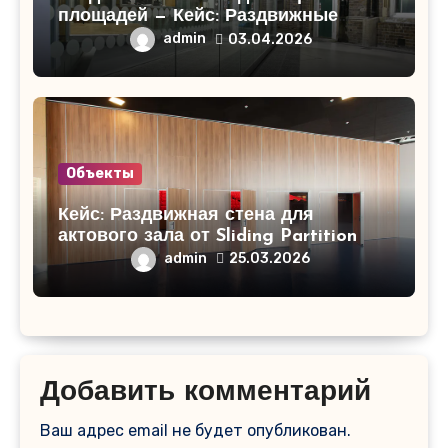
площадей — Кейс: Раздвижные
стены для торгового центра
admin
03.04.2026
«СитиМолл»!
Объекты
Кейс: Раздвижная стена для
актового зала от Sliding Partition
admin
25.03.2026
Добавить комментарий
Ваш адрес email не будет опубликован.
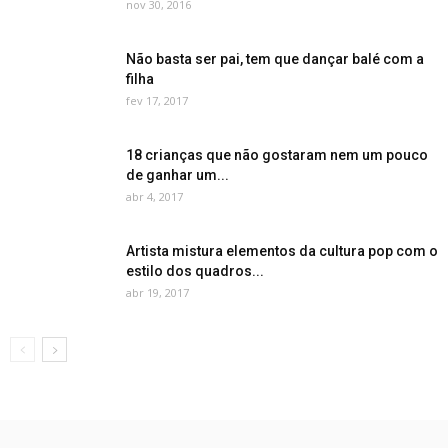
nov 30, 2016
Não basta ser pai, tem que dançar balé com a
filha
fev 17, 2017
18 crianças que não gostaram nem um pouco
de ganhar um...
abr 4, 2017
Artista mistura elementos da cultura pop com o
estilo dos quadros...
abr 19, 2017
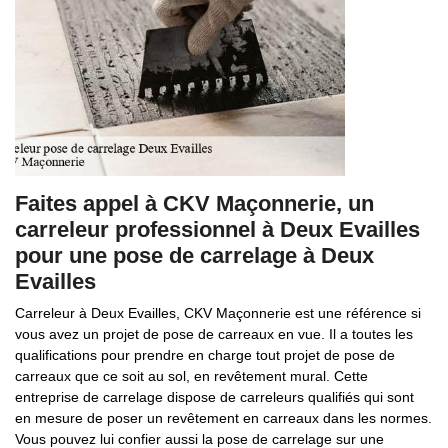
Faites appel à CKV Maçonnerie, un
carreleur professionnel à Deux Evailles
pour une pose de carrelage à Deux
Evailles
Carreleur à Deux Evailles, CKV Maçonnerie est une référence si
vous avez un projet de pose de carreaux en vue. Il a toutes les
qualifications pour prendre en charge tout projet de pose de
carreaux que ce soit au sol, en revêtement mural. Cette
entreprise de carrelage dispose de carreleurs qualifiés qui sont
en mesure de poser un revêtement en carreaux dans les normes.
Vous pouvez lui confier aussi la pose de carrelage sur une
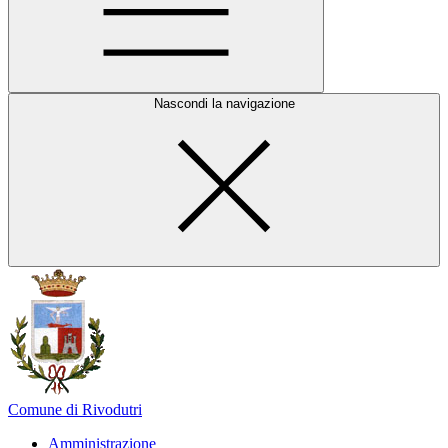
Nascondi la navigazione
Comune di Rivodutri
Amministrazione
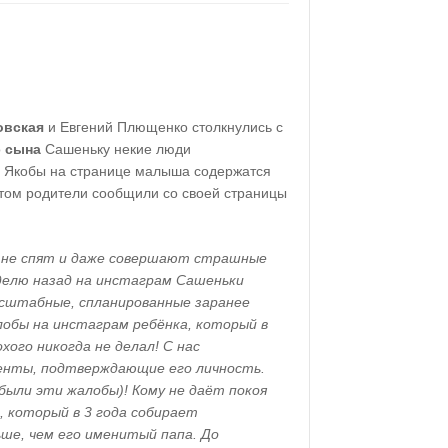
овская
и Евгений Плющенко столкнулись с
о
сына
Сашеньку некие люди
. Якобы на странице малыша содержатся
том родители сообщили со своей страницы
и не спят и даже совершают страшные
делю назад на инстаграм Сашеньки
штабные, спланированные заранее
лобы на инстаграм ребёнка, который в
хого никогда не делал! С нас
менты, подтверждающие его личность.
были эти жалобы)! Кому не даёт покоя
, который в 3 года собирает
ше, чем его именитый папа. До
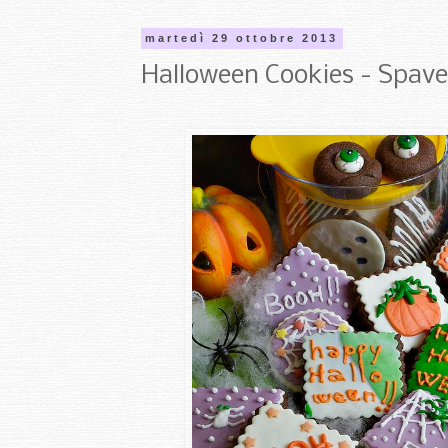
martedì 29 ottobre 2013
Halloween Cookies - Spav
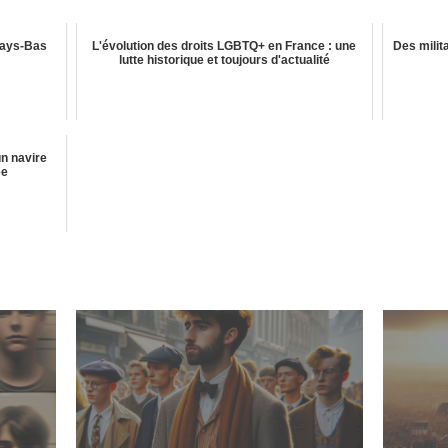
Pays-Bas
L'évolution des droits LGBTQ+ en France : une
Des mili
lutte historique et toujours d'actualité
un navire
ée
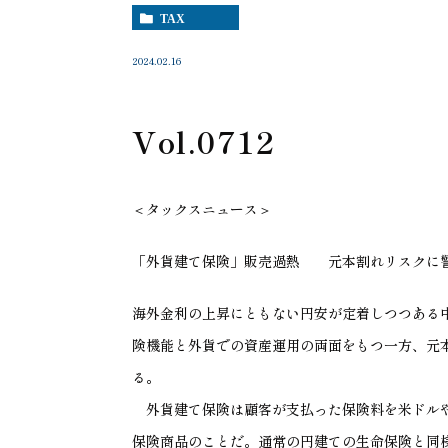
TAX
2024.02.16
Vol.0712
＜タックスニュース＞
「外貨建て保険」販売過熱 元本割れリスクに
海外金利の上昇にともない円安が定着しつつある
険機能と外貨での資産運用の両面をもつ一方、元
る。
外貨建て保険は顧客が支払った保険料を米ドルや
保険商品のことだ。通常の円建ての生命保険と同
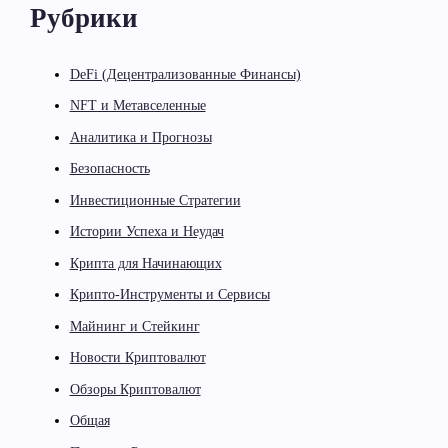
Рубрики
DeFi (Децентрализованные Финансы)
NFT и Метавселенные
Аналитика и Прогнозы
Безопасность
Инвестиционные Стратегии
Истории Успеха и Неудач
Крипта для Начинающих
Крипто-Инструменты и Сервисы
Майнинг и Стейкинг
Новости Криптовалют
Обзоры Криптовалют
Общая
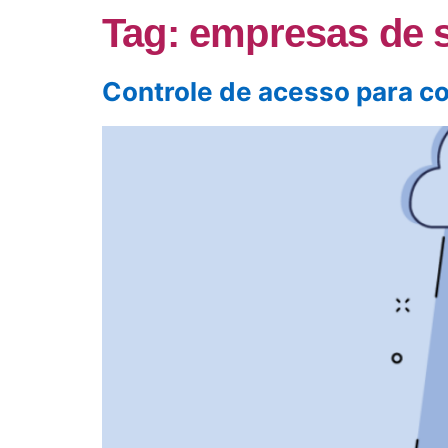
Tag:
empresas de 
Controle de acesso para co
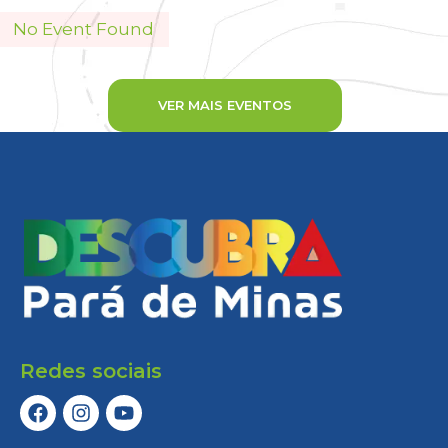
No Event Found
VER MAIS EVENTOS
Redes sociais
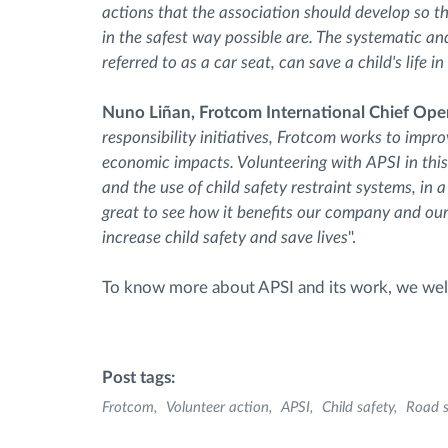
actions that the association should develop so th
in the safest way possible are. The systematic an
referred to as a car seat, can save a child's life i
Nuno Liñan, Frotcom International Chief Oper
responsibility initiatives, Frotcom works to impro
economic impacts. Volunteering with APSI in this
and the use of child safety restraint systems, in
great to see how it benefits our company and our
increase child safety and save lives
".
To know more about APSI and its work, we wel
Post tags:
Frotcom
Volunteer action
APSI
Child safety
Road s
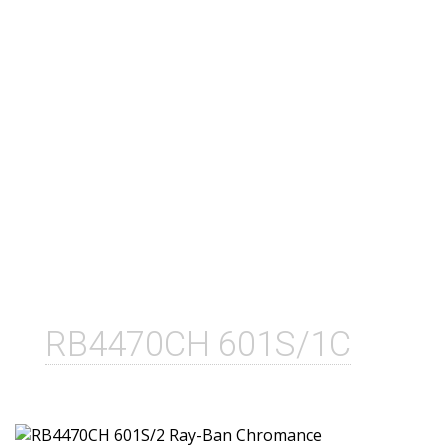
RB4470CH 601S/1C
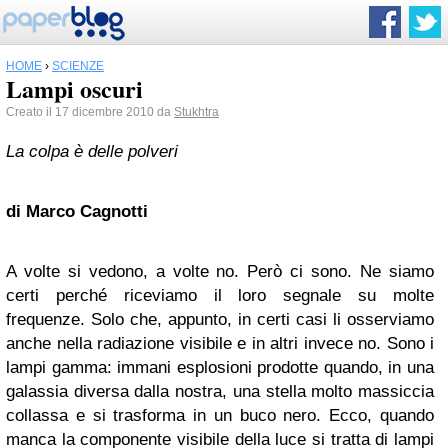
HOME
›
SCIENZE
Lampi oscuri
Creato il 17 dicembre 2010 da
Stukhtra
La colpa è delle polveri
di Marco Cagnotti
A volte si vedono, a volte no. Però ci sono. Ne siamo
certi perché riceviamo il loro segnale su molte
frequenze. Solo che, appunto, in certi casi li osserviamo
anche nella radiazione visibile e in altri invece no. Sono i
lampi gamma: immani esplosioni prodotte quando, in una
galassia diversa dalla nostra, una stella molto massiccia
collassa e si trasforma in un buco nero. Ecco, quando
manca la componente visibile della luce si tratta di lampi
#####
Job item
Quote each entry above verbatim and drop the pictures.

Answer box
площадей — Кейс: Раздвижные
стены для торгового центра
admin
03.04.2026
«СитиМолл»!
Объекты
Кейс: Раздвижная стена для
актового зала от Sliding Partition
admin
25.03.2026
Добавить комментарий
Ваш адрес email не будет опубликован.
nov 30, 2016
Não basta ser pai, tem que dançar balé com a
filha
fev 17, 2017
18 crianças que não gostaram nem um pouco
de ganhar um...
abr 4, 2017
Artista mistura elementos da cultura pop com o
estilo dos quadros...
abr 19, 2017
Faites appel à CKV Maçonnerie, un
carreleur professionnel à Deux Evailles
pour une pose de carrelage à Deux
Evailles
Carreleur à Deux Evailles, CKV Maçonnerie est une référence si
vous avez un projet de pose de carreaux en vue. Il a toutes les
qualifications pour prendre en charge tout projet de pose de
carreaux que ce soit au sol, en revêtement mural. Cette
entreprise de carrelage dispose de carreleurs qualifiés qui sont
en mesure de poser un revêtement en carreaux dans les normes.
Vous pouvez lui confier aussi la pose de carrelage sur une
Nascondi la navigazione
Comune di Rivodutri
Amministrazione
овская
и Евгений Плющенко столкнулись с
о
сына
Сашеньку некие люди
. Якобы на странице малыша содержатся
том родители сообщили со своей страницы
и не спят и даже совершают страшные
делю назад на инстаграм Сашеньки
штабные, спланированные заранее
лобы на инстаграм ребёнка, который в
хого никогда не делал! С нас
менты, подтверждающие его личность.
были эти жалобы)! Кому не даёт покоя
, который в 3 года собирает
ше, чем его именитый папа. До
martedì 29 ottobre 2013
Halloween Cookies - Spav
Pays-Bas
L'évolution des droits LGBTQ+ en France : une
Des mili
lutte historique et toujours d'actualité
un navire
ée
TAX
2024.02.16
Vol.0712
＜タックスニュース＞
「外貨建て保険」販売過熱 元本割れリスクに
海外金利の上昇にともない円安が定着しつつある
険機能と外貨での資産運用の両面をもつ一方、元
る。
外貨建て保険は顧客が支払った保険料を米ドルや
保険商品のことだ。通常の円建ての生命保険と同
Рубрики
DeFi (Децентрализованные Финансы)
NFT и Метавселенные
Аналитика и Прогнозы
Безопасность
Инвестиционные Стратегии
Истории Успеха и Неудач
Крипта для Начинающих
Крипто-Инструменты и Сервисы
Майнинг и Стейкинг
Новости Криптовалют
Обзоры Криптовалют
Общая
Tag:
empresas de 
Controle de acesso para co
No Event Found
VER MAIS EVENTOS
Redes sociais
actions that the association should develop so th
in the safest way possible are. The systematic an
referred to as a car seat, can save a child's life i
Nuno Liñan, Frotcom International Chief Oper
responsibility initiatives, Frotcom works to impro
economic impacts. Volunteering with APSI in this
and the use of child safety restraint systems, in
great to see how it benefits our company and our
increase child safety and save lives
".
To know more about APSI and its work, we wel
Post tags:
Frotcom
Volunteer action
APSI
Child safety
Road s
RB4470CH 601S/1C
HOME
›
SCIENZE
Lampi oscuri
Creato il 17 dicembre 2010 da
Stukhtra
La colpa è delle polveri
di Marco Cagnotti
A volte si vedono, a volte no. Però ci sono. Ne siamo
certi perché riceviamo il loro segnale su molte
frequenze. Solo che, appunto, in certi casi li osserviamo
anche nella radiazione visibile e in altri invece no. Sono i
lampi gamma: immani esplosioni prodotte quando, in una
galassia diversa dalla nostra, una stella molto massiccia
collassa e si trasforma in un buco nero. Ecco, quando
manca la componente visibile della luce si tratta di lampi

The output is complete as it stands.